Han Dong, a lawmaker from the governing Liberal Party caucus who represents a district in Toronto, allegedly told Beijing’s general consul in early 2021 that the release of the two men should be delayed because an earlier release would benefit the opposition Conservative Party going into an election.
Mr Dong’s resignation is the latest chapter in a growing scandal for the progressive prime minister involving allegations of Chinese meddling in Canada's elections.
China detained Michael Kovrig, a former diplomat, and Michael Spavor, a businessman, in late 2018 on espionage charges. However, the move was widely seen as retaliation for the earlier arrest of Huawei executive Meng Wanzhou in Vancouver on a US extradition request.
Mr Meng, Mr Kovrig and Mr Spavor were released and allowed to return to their countries in September 2021. Mr Dong admitted that he did meet with the diplomat but disputed how the conversation about the men known as the “two Michaels” was characterised.

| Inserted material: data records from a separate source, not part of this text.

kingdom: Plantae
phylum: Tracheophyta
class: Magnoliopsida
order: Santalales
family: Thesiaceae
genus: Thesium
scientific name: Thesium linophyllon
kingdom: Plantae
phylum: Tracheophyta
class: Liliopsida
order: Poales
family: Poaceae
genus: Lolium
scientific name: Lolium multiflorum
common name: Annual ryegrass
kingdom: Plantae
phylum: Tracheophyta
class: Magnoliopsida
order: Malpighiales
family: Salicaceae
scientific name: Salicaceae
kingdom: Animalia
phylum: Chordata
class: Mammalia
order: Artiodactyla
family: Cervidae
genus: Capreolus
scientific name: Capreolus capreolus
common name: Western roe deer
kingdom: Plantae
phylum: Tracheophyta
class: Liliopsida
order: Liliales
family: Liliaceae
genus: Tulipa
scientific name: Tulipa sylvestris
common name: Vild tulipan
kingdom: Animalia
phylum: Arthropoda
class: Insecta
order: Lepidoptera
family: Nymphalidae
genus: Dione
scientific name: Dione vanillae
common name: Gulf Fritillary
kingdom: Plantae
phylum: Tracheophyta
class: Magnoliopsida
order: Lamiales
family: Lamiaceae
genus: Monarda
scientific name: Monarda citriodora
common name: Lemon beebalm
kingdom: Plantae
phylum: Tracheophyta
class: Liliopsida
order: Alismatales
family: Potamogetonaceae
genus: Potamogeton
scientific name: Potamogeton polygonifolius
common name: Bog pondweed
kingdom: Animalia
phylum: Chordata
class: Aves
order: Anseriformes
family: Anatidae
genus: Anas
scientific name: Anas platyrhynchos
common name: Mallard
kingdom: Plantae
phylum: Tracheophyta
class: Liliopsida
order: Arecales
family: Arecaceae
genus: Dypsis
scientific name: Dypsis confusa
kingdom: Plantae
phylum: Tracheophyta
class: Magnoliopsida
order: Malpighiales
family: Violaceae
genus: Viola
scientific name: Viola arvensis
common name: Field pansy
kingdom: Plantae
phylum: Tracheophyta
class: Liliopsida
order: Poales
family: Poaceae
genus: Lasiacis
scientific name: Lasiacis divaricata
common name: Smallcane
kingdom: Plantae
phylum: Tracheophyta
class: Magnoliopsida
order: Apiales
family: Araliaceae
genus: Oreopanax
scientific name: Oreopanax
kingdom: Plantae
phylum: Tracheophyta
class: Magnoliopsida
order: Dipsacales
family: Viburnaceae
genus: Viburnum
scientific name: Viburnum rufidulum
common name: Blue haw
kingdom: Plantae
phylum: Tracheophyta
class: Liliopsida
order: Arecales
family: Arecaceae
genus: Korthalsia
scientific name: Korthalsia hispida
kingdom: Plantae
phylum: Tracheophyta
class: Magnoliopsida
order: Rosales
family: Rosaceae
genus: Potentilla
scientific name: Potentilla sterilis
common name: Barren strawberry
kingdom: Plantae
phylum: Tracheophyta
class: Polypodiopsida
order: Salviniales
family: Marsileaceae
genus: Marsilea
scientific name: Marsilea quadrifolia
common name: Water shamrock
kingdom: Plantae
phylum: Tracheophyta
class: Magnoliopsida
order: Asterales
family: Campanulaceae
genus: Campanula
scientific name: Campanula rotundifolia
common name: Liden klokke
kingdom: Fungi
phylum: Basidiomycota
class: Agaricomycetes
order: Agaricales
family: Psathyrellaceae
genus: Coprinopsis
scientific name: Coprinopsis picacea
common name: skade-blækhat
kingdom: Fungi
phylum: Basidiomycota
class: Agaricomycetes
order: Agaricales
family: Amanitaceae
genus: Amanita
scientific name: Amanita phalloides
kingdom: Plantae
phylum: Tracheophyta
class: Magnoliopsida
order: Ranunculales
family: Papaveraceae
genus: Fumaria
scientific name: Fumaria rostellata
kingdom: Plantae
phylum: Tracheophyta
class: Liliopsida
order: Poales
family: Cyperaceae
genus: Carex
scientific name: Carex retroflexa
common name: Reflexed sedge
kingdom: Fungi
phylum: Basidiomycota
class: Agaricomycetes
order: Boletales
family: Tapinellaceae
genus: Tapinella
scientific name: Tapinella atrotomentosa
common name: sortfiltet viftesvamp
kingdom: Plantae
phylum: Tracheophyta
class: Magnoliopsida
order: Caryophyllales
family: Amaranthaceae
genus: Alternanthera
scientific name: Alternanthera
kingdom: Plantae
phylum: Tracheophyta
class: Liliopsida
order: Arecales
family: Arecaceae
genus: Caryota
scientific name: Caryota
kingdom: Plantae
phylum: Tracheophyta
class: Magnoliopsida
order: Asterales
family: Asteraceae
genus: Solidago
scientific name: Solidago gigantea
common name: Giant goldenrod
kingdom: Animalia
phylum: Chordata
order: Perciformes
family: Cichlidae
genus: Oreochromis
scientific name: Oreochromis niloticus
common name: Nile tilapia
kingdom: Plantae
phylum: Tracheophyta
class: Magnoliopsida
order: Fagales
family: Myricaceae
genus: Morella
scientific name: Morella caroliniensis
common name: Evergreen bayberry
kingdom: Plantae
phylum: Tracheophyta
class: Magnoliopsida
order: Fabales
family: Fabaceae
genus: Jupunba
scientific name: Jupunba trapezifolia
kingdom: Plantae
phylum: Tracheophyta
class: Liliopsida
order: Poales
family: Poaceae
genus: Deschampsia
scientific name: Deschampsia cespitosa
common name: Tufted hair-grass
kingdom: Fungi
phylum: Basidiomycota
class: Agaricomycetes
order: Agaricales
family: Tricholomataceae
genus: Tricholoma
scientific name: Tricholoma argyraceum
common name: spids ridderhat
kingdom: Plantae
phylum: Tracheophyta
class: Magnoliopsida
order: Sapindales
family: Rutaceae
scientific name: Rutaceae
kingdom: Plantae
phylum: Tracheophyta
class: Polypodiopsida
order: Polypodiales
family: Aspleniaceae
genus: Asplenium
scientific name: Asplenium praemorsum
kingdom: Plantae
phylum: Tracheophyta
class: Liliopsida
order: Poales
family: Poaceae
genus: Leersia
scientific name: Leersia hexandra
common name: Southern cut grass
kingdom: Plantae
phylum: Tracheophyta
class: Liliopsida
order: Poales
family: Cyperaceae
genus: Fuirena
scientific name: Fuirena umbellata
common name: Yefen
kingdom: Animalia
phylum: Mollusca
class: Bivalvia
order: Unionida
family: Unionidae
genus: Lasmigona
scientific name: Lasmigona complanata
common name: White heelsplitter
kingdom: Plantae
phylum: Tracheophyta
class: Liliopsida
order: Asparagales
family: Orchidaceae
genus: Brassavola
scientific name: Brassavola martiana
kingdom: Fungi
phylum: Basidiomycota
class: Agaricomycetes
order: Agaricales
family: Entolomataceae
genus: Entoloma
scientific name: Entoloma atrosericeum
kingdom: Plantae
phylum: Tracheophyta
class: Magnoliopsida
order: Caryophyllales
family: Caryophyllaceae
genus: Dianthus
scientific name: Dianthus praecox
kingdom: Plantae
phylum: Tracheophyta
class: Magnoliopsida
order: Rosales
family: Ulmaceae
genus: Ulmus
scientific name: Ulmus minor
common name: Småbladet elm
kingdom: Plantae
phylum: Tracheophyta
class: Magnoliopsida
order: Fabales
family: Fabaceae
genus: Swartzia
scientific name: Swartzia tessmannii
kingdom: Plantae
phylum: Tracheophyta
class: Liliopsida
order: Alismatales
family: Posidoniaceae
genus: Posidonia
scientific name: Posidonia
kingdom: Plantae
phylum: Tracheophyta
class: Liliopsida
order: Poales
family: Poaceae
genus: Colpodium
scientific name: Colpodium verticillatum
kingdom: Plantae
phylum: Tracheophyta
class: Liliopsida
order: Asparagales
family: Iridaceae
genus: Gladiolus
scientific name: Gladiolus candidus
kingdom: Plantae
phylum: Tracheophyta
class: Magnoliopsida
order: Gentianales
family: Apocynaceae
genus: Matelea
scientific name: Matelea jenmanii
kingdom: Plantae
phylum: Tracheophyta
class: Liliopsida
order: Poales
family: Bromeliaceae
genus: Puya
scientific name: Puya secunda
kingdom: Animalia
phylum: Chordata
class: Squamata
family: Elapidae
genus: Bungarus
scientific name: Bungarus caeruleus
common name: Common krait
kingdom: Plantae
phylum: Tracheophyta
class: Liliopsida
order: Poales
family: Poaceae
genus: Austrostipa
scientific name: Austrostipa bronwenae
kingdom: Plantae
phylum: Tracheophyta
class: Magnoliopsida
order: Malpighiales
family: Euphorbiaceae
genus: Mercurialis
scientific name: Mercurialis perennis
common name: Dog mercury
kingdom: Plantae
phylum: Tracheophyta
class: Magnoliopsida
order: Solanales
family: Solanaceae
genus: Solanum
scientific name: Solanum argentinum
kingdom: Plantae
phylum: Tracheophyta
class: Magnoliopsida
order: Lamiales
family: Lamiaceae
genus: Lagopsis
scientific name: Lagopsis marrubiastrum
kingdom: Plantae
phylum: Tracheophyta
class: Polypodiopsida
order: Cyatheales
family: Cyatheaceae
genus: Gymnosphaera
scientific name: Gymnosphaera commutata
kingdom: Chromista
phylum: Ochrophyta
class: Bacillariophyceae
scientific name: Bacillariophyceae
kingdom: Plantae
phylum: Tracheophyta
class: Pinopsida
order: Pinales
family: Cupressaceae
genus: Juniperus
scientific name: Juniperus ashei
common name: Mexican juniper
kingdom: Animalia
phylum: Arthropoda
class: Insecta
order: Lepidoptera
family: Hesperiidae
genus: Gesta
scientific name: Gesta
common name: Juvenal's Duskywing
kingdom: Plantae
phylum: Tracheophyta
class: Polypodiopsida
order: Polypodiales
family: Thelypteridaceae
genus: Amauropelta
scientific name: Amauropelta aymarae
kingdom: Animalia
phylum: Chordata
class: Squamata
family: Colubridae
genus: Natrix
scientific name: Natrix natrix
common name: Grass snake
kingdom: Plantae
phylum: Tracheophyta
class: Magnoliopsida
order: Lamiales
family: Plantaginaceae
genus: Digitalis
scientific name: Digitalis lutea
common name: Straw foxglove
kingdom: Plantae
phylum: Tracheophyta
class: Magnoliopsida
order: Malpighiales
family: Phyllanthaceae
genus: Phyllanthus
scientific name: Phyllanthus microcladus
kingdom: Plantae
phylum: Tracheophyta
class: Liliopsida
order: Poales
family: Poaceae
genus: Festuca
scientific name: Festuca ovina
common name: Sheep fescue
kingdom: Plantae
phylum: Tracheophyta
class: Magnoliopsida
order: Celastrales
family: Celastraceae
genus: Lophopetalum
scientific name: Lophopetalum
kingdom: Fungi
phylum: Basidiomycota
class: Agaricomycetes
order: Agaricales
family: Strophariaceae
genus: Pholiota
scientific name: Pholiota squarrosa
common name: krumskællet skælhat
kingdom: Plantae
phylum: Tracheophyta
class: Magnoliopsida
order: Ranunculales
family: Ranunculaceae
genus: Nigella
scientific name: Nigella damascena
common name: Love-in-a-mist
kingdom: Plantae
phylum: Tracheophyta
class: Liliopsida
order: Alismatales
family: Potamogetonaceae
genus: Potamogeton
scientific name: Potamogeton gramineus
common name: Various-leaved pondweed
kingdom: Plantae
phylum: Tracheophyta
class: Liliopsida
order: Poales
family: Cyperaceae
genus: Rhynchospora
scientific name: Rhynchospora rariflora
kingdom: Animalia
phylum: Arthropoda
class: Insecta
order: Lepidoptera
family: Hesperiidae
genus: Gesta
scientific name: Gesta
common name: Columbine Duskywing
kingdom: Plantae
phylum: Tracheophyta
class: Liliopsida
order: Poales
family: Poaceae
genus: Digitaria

Canada’s Globe and Mail newspaper had reported that Chinese diplomats and their proxies worked to defeat Conservative politicians considered more hostile towards Beijing during the 2021 election.
Shanghai-born Mr Dong, who moved to Toronto aged 13, was named last month as one of the MPs helped by an election interference network that intelligence agencies claim was run out of the Chinese Consulate in Toronto.
The case has mounted pressure on Mr Trudeau, threatening to bring down his fragile government as lawmakers say that at best he is not taking the allegations seriously and at worst he has something to hide.
The prime minister’s office said on Wednesday that it had only become aware of the controversy when questioned by the newspaper. A spokesman suggested Mr Dong was not acting on behalf of the government, saying the MP was never used as a “back channel”.
Mr Trudeau had dismissed the allegations against Mr Han as racist and defended his caucus member, saying that Canadians of Chinese origin should be encouraged to get involved in politics.
Calls for public inquiry
The prime minister repeatedly resisted calls for a public inquiry, instead announcing he would appoint an “eminent” Canadian as a special rapporteur into the issue of election interference.
Mr Trudeau has said Beijing has attempted to meddle in Canada's elections, but he insists that two reports by an intelligence task force set up to study foreign influence in elections have said the outcome of both the 2019 and 2021 elections were not altered.
In a tearful address to the House of Commons which received a standing ovation, Mr Dong announced he was stepping down from the Liberal Party on Wednesday. He plans to sit as an independent.
“I raised the status of Michael Spavor and Michael Kovrig and called for their immediate release,” Mr Dong said. “At every opportunity before they returned home, I adamantly demanded their release to Canada without delay. Any suggestions otherwise are false and are attempts to mislead you and your readers, and slander me.”
Wang Wenbin, a spokesman for China's minister of foreign affairs, did not comment on the specific allegations against Mr Dong, but has denied that Beijing ever attempted to interfere in Canadian politics.
"China opposes interference in other countries' internal affairs. We have no interest in and will not interfere in Canada's internal affairs," Mr Wenbin said on Thursday.